Activity = Word for word, copy every line of the data.

Data for analysis =
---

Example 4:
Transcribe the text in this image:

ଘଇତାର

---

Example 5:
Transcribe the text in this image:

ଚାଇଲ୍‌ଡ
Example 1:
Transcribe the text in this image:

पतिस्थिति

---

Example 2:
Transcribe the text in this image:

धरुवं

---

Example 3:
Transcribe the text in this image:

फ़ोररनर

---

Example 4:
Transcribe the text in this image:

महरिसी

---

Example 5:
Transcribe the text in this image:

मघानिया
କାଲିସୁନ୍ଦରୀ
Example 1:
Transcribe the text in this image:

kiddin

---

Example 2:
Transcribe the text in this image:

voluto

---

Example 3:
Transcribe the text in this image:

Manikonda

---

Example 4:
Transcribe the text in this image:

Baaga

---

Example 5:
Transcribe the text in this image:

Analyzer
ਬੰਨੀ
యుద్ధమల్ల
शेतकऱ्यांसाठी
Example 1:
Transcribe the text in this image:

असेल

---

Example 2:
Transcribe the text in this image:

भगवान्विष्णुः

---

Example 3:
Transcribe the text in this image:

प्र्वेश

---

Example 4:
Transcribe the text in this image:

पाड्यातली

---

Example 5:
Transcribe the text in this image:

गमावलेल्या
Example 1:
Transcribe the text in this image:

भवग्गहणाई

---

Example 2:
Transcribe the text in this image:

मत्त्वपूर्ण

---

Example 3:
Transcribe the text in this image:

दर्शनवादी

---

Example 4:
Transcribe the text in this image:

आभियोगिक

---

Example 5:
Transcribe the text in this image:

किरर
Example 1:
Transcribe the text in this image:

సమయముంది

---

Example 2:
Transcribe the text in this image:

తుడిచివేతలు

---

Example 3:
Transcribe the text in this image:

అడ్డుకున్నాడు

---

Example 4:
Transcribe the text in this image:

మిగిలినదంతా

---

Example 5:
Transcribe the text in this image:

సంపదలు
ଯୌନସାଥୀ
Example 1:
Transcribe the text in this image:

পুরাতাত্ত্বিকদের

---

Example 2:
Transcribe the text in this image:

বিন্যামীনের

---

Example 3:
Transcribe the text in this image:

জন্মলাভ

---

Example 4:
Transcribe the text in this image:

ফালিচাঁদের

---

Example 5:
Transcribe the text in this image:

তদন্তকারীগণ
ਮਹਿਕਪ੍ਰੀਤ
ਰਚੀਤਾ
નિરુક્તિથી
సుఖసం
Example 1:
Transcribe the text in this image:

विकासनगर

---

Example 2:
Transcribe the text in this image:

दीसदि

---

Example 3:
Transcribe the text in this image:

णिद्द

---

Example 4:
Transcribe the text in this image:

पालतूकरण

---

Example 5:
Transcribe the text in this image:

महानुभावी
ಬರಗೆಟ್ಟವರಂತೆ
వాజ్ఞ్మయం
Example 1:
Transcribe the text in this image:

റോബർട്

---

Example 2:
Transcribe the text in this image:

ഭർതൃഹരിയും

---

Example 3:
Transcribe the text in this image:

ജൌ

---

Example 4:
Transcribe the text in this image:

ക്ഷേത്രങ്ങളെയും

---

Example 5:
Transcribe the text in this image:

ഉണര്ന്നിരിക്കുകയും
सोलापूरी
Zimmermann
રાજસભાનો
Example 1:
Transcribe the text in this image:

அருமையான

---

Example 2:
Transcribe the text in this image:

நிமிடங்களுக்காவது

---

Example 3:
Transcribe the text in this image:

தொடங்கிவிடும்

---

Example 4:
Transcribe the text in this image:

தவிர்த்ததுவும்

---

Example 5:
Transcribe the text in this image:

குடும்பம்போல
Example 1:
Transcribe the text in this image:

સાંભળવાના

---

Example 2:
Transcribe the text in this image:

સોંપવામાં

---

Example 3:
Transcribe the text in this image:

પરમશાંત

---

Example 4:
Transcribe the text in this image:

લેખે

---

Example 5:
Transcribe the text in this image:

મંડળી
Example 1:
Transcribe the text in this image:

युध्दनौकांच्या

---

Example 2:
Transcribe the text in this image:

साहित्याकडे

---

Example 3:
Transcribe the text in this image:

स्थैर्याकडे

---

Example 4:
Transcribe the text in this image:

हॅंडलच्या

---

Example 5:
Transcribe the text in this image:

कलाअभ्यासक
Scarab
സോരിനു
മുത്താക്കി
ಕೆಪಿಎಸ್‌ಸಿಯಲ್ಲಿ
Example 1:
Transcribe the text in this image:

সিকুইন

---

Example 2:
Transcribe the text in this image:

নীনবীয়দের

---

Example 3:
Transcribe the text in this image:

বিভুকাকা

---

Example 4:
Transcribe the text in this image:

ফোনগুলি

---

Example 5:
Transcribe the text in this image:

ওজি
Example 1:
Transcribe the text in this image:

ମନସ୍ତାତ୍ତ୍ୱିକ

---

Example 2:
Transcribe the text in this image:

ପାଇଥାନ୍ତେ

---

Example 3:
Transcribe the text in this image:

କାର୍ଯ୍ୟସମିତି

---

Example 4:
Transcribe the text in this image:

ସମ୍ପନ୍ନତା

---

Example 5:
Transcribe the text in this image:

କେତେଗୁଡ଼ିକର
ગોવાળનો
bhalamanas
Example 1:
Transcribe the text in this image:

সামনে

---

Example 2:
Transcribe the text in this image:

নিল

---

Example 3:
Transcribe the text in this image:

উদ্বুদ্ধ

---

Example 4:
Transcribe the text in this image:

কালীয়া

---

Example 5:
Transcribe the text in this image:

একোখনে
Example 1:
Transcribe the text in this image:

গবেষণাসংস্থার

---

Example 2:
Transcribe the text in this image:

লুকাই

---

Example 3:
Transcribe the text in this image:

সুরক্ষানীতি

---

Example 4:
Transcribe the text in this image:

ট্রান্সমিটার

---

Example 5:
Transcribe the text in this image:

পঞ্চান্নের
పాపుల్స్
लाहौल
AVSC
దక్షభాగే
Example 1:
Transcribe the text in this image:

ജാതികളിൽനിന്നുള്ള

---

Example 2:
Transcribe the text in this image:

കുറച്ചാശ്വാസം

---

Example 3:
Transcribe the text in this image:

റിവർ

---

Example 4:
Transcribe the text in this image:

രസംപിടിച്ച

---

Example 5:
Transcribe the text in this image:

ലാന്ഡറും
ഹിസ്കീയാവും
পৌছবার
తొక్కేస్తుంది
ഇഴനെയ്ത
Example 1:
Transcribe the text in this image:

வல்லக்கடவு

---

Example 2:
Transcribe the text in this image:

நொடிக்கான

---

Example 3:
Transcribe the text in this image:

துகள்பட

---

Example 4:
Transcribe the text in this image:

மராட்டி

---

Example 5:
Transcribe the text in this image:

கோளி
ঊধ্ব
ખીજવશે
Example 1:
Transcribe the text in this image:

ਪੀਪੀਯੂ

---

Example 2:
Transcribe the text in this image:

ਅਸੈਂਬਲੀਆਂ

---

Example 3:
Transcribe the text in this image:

Exercise solution =
---

Example 4:
Transcribe the text in this image:

ଘଇତାର

---

Example 5:
Transcribe the text in this image:

ଚାଇଲ୍‌ଡ
Example 1:
Transcribe the text in this image:

पतिस्थिति

---

Example 2:
Transcribe the text in this image:

धरुवं

---

Example 3:
Transcribe the text in this image:

फ़ोररनर

---

Example 4:
Transcribe the text in this image:

महरिसी

---

Example 5:
Transcribe the text in this image:

मघानिया
କାଲିସୁନ୍ଦରୀ
Example 1:
Transcribe the text in this image:

kiddin

---

Example 2:
Transcribe the text in this image:

voluto

---

Example 3:
Transcribe the text in this image:

Manikonda

---

Example 4:
Transcribe the text in this image:

Baaga

---

Example 5:
Transcribe the text in this image:

Analyzer
ਬੰਨੀ
యుద్ధమల్ల
शेतकऱ्यांसाठी
Example 1:
Transcribe the text in this image:

असेल

---

Example 2:
Transcribe the text in this image:

भगवान्विष्णुः

---

Example 3:
Transcribe the text in this image:

प्र्वेश

---

Example 4:
Transcribe the text in this image:

पाड्यातली

---

Example 5:
Transcribe the text in this image:

गमावलेल्या
Example 1:
Transcribe the text in this image:

भवग्गहणाई

---

Example 2:
Transcribe the text in this image:

मत्त्वपूर्ण

---

Example 3:
Transcribe the text in this image:

दर्शनवादी

---

Example 4:
Transcribe the text in this image:

आभियोगिक

---

Example 5:
Transcribe the text in this image:

किरर
Example 1:
Transcribe the text in this image:

సమయముంది

---

Example 2:
Transcribe the text in this image:

తుడిచివేతలు

---

Example 3:
Transcribe the text in this image:

అడ్డుకున్నాడు

---

Example 4:
Transcribe the text in this image:

మిగిలినదంతా

---

Example 5:
Transcribe the text in this image:

సంపదలు
ଯୌନସାଥୀ
Example 1:
Transcribe the text in this image:

পুরাতাত্ত্বিকদের

---

Example 2:
Transcribe the text in this image:

বিন্যামীনের

---

Example 3:
Transcribe the text in this image:

জন্মলাভ

---

Example 4:
Transcribe the text in this image:

ফালিচাঁদের

---

Example 5:
Transcribe the text in this image:

তদন্তকারীগণ
ਮਹਿਕਪ੍ਰੀਤ
ਰਚੀਤਾ
નિરુક્તિથી
సుఖసం
Example 1:
Transcribe the text in this image:

विकासनगर

---

Example 2:
Transcribe the text in this image:

दीसदि

---

Example 3:
Transcribe the text in this image:

णिद्द

---

Example 4:
Transcribe the text in this image:

पालतूकरण

---

Example 5:
Transcribe the text in this image:

महानुभावी
ಬರಗೆಟ್ಟವರಂತೆ
వాజ్ఞ్మయం
Example 1:
Transcribe the text in this image:

റോബർട്

---

Example 2:
Transcribe the text in this image:

ഭർതൃഹരിയും

---

Example 3:
Transcribe the text in this image:

ജൌ

---

Example 4:
Transcribe the text in this image:

ക്ഷേത്രങ്ങളെയും

---

Example 5:
Transcribe the text in this image:

ഉണര്ന്നിരിക്കുകയും
सोलापूरी
Zimmermann
રાજસભાનો
Example 1:
Transcribe the text in this image:

அருமையான

---

Example 2:
Transcribe the text in this image:

நிமிடங்களுக்காவது

---

Example 3:
Transcribe the text in this image:

தொடங்கிவிடும்

---

Example 4:
Transcribe the text in this image:

தவிர்த்ததுவும்

---

Example 5:
Transcribe the text in this image:

குடும்பம்போல
Example 1:
Transcribe the text in this image:

સાંભળવાના

---

Example 2:
Transcribe the text in this image:

સોંપવામાં

---

Example 3:
Transcribe the text in this image:

પરમશાંત

---

Example 4:
Transcribe the text in this image:

લેખે

---

Example 5:
Transcribe the text in this image:

મંડળી
Example 1:
Transcribe the text in this image:

युध्दनौकांच्या

---

Example 2:
Transcribe the text in this image:

साहित्याकडे

---

Example 3:
Transcribe the text in this image:

स्थैर्याकडे

---

Example 4:
Transcribe the text in this image:

हॅंडलच्या

---

Example 5:
Transcribe the text in this image:

कलाअभ्यासक
Scarab
സോരിനു
മുത്താക്കി
ಕೆಪಿಎಸ್‌ಸಿಯಲ್ಲಿ
Example 1:
Transcribe the text in this image:

সিকুইন

---

Example 2:
Transcribe the text in this image:

নীনবীয়দের

---

Example 3:
Transcribe the text in this image:

বিভুকাকা

---

Example 4:
Transcribe the text in this image:

ফোনগুলি

---

Example 5:
Transcribe the text in this image:

ওজি
Example 1:
Transcribe the text in this image:

ମନସ୍ତାତ୍ତ୍ୱିକ

---

Example 2:
Transcribe the text in this image:

ପାଇଥାନ୍ତେ

---

Example 3:
Transcribe the text in this image:

କାର୍ଯ୍ୟସମିତି

---

Example 4:
Transcribe the text in this image:

ସମ୍ପନ୍ନତା

---

Example 5:
Transcribe the text in this image:

କେତେଗୁଡ଼ିକର
ગોવાળનો
bhalamanas
Example 1:
Transcribe the text in this image:

সামনে

---

Example 2:
Transcribe the text in this image:

নিল

---

Example 3:
Transcribe the text in this image:

উদ্বুদ্ধ

---

Example 4:
Transcribe the text in this image:

কালীয়া

---

Example 5:
Transcribe the text in this image:

একোখনে
Example 1:
Transcribe the text in this image:

গবেষণাসংস্থার

---

Example 2:
Transcribe the text in this image:

লুকাই

---

Example 3:
Transcribe the text in this image:

সুরক্ষানীতি

---

Example 4:
Transcribe the text in this image:

ট্রান্সমিটার

---

Example 5:
Transcribe the text in this image:

পঞ্চান্নের
పాపుల్స్
लाहौल
AVSC
దక్షభాగే
Example 1:
Transcribe the text in this image:

ജാതികളിൽനിന്നുള്ള

---

Example 2:
Transcribe the text in this image:

കുറച്ചാശ്വാസം

---

Example 3:
Transcribe the text in this image:

റിവർ

---

Example 4:
Transcribe the text in this image:

രസംപിടിച്ച

---

Example 5:
Transcribe the text in this image:

ലാന്ഡറും
ഹിസ്കീയാവും
পৌছবার
తొక్కేస్తుంది
ഇഴനെയ്ത
Example 1:
Transcribe the text in this image:

வல்லக்கடவு

---

Example 2:
Transcribe the text in this image:

நொடிக்கான

---

Example 3:
Transcribe the text in this image:

துகள்பட

---

Example 4:
Transcribe the text in this image:

மராட்டி

---

Example 5:
Transcribe the text in this image:

கோளி
ঊধ্ব
ખીજવશે
Example 1:
Transcribe the text in this image:

ਪੀਪੀਯੂ

---

Example 2:
Transcribe the text in this image:

ਅਸੈਂਬਲੀਆਂ

---

Example 3:
Transcribe the text in this image:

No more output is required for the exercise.